Após a retomada dos ataques no início deste mês, o presidente dos Estados Unidos, Donald Trump, declarou que o cessar-fogo havia chegado ao fim.
Durante o período de trégua, Washington adotou duas medidas que favoreceram temporariamente o setor petrolífero iraniano: suspendeu o bloqueio naval que impedia a saída de navios carregados com petróleo e concedeu uma isenção às sanções que restringiam as exportações do produto.
A flexibilização, no entanto, foi revogada em 7 de julho, depois que três petroleiros foram alvo de ataques no Estreito de Hormuz. Antes disso, o Irã conseguiu acelerar o envio de embarcações rumo ao mercado asiático, onde mantém uma rede de compradores de petróleo.
Petróleo impulsionou receitas do Irã
Antes do bloqueio imposto pelos Estados Unidos, cerca de 80% das exportações iranianas passavam pelo Estreito de Hormuz. As restrições norte-americanas chegaram a impedir o embarque de mais de 1,5 milhão de barris de petróleo por dia.
Com a suspensão temporária das medidas, o Irã exportou rapidamente entre 45 milhões e 50 milhões de barris de petróleo, segundo estimativas de analistas. O volume representa uma receita de bilhões de dólares, considerada importante para uma economia que enfrenta dificuldades provocadas pelas sanções internacionais.

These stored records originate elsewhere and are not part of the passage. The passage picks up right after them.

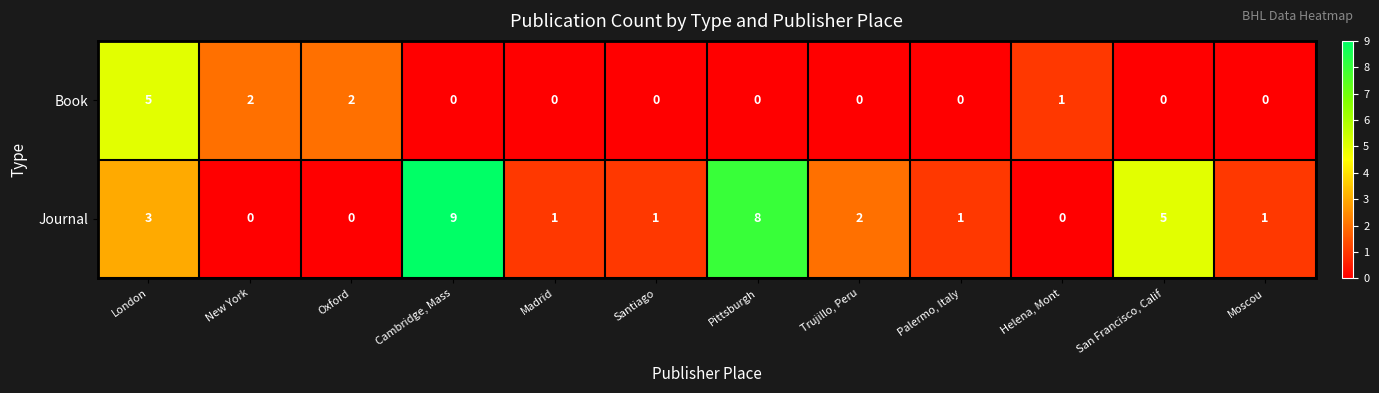

Is it true that Journal equals 4 at Helena, Mont?

False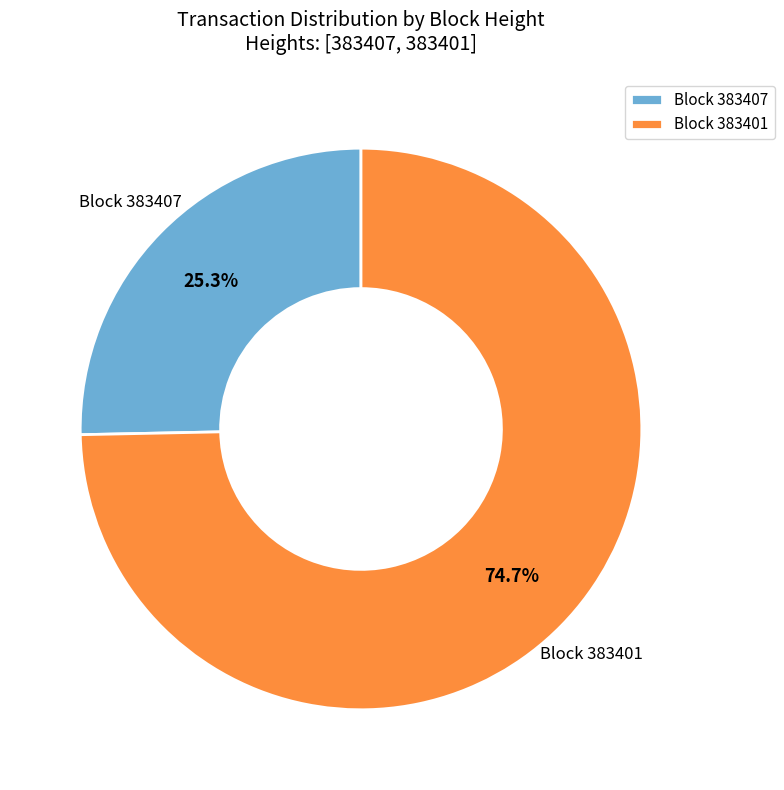

Rank the categories by value from lowest to highest.

Block 383407, Block 383401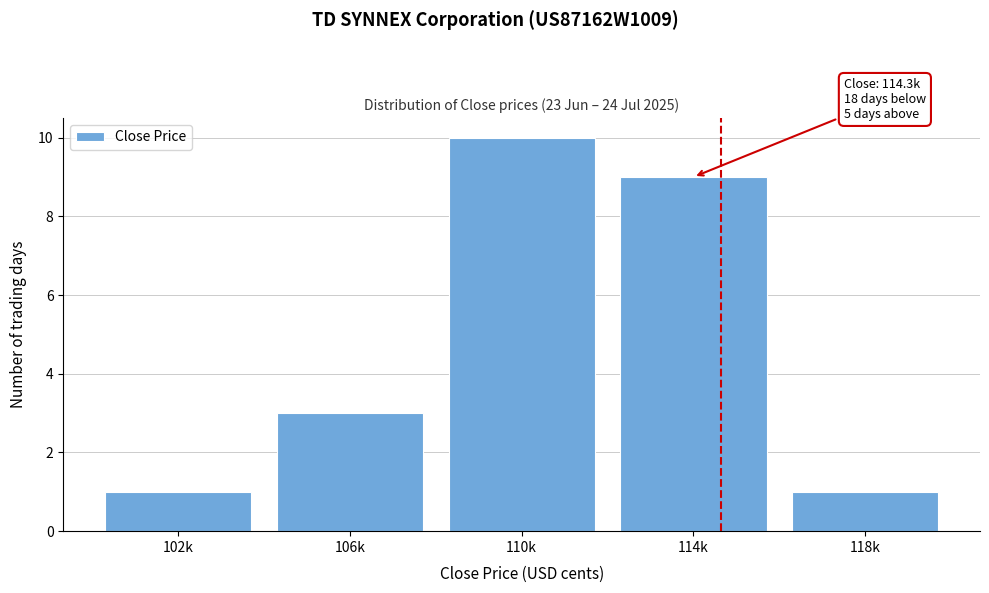

Reading left to right, extract all data points from this chart.

102k=1	106k=3	110k=10	114k=9	118k=1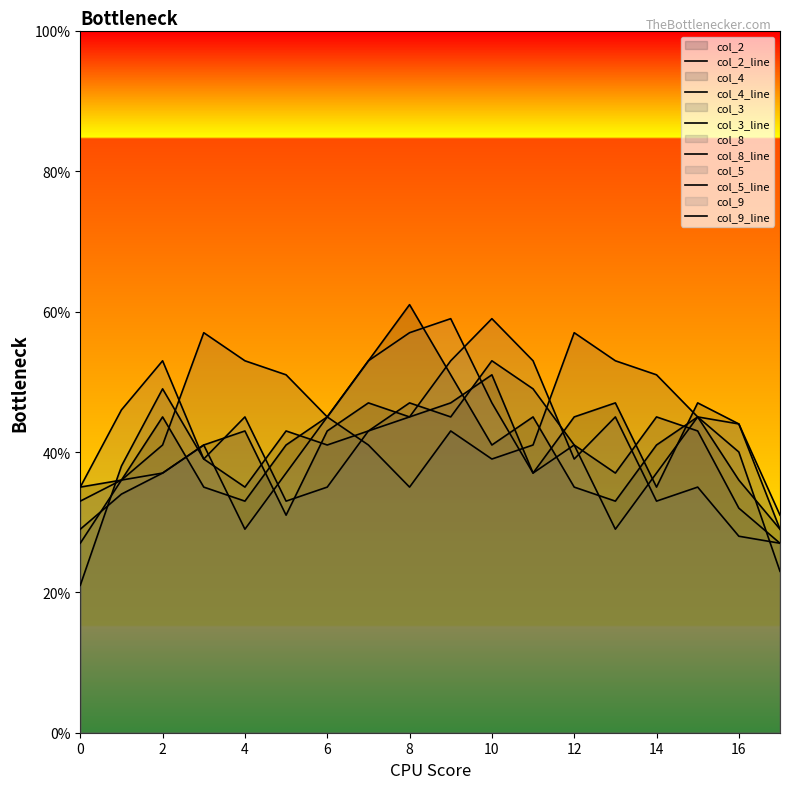

At which label is col_4_line closest to 40?

6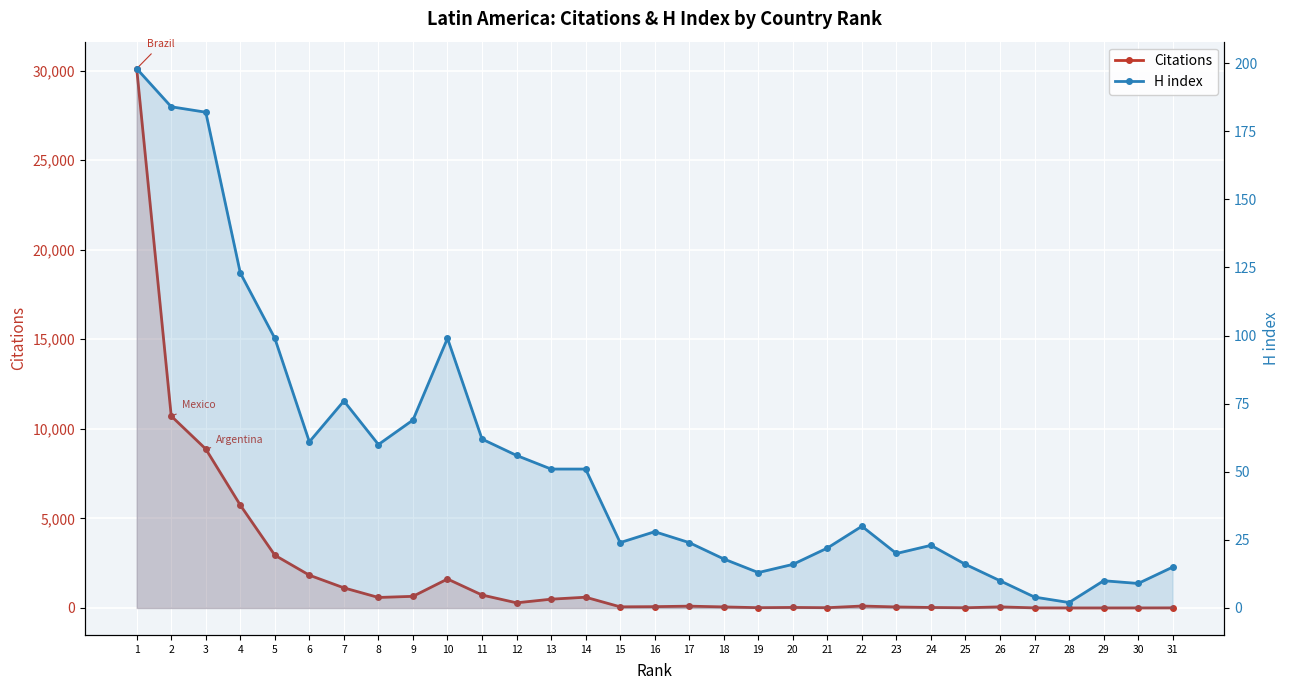

Is the value of Citations at 6 greater than the value of H index at 3?

Yes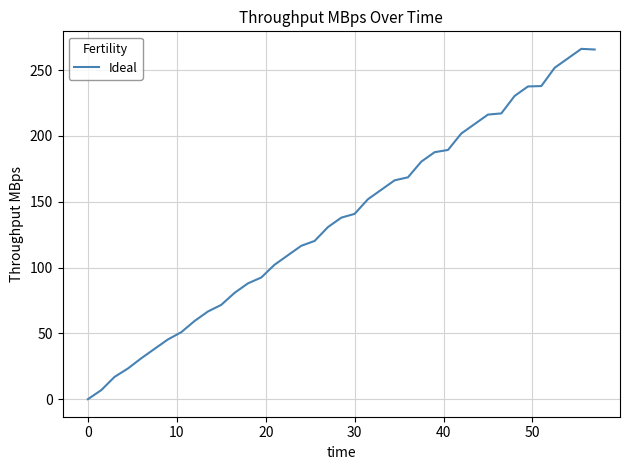

What is the greatest value displayed?

266.1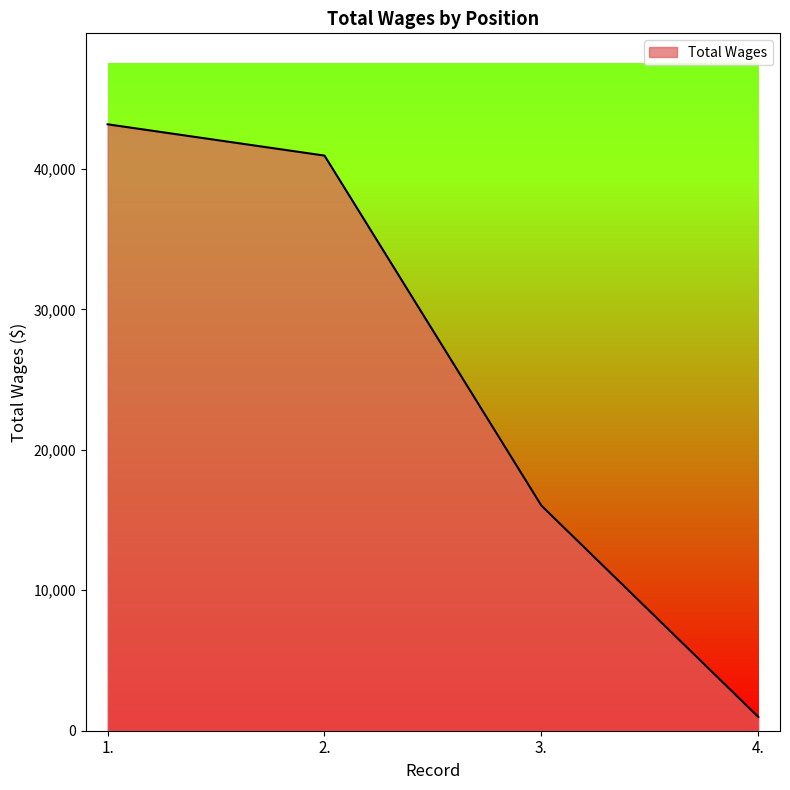

What is the greatest value displayed?

43172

Frota fantasma facilita exportações
Para driblar as restrições comerciais, o Irã utiliza há anos a chamada “frota fantasma”, composta por embarcações que empregam diferentes estratégias para ocultar sua origem e seus deslocamentos.
Entre as práticas adotadas estão o uso de bandeiras de outros países e o desligamento dos sistemas de rastreamento, dificultando a identificação dos navios e de seus proprietários.
Grande parte desse petróleo é destinada às chamadas refinarias “teapot” da China, pequenas empresas privadas que compram petróleo com descontos e continuam negociando com o Irã apesar das sanções impostas pelos Estados Unidos.
Durante o período de flexibilização das restrições, o governo iraniano conseguiu comercializar petróleo a preços próximos aos praticados no mercado internacional, o que aumentou a arrecadação do país.
O bloqueio às exportações foi restabelecido em 14 de julho, exigindo novamente uma ampla operação militar para fiscalização das embarcações.
Receitas podem fortalecer o governo iraniano
Os recursos obtidos com as vendas de petróleo são considerados fundamentais para o Irã em meio ao agravamento do conflito com os Estados Unidos.
Além dos custos militares, a economia iraniana enfrenta impactos causados pelos danos provocados pela guerra e pelo aumento dos preços de produtos essenciais, como alimentos e medicamentos.
Com as sanções voltando a limitar sua principal fonte de exportação, os milhões de barris que já seguem em direção ao mercado asiático representam um importante ativo econômico para o governo iraniano.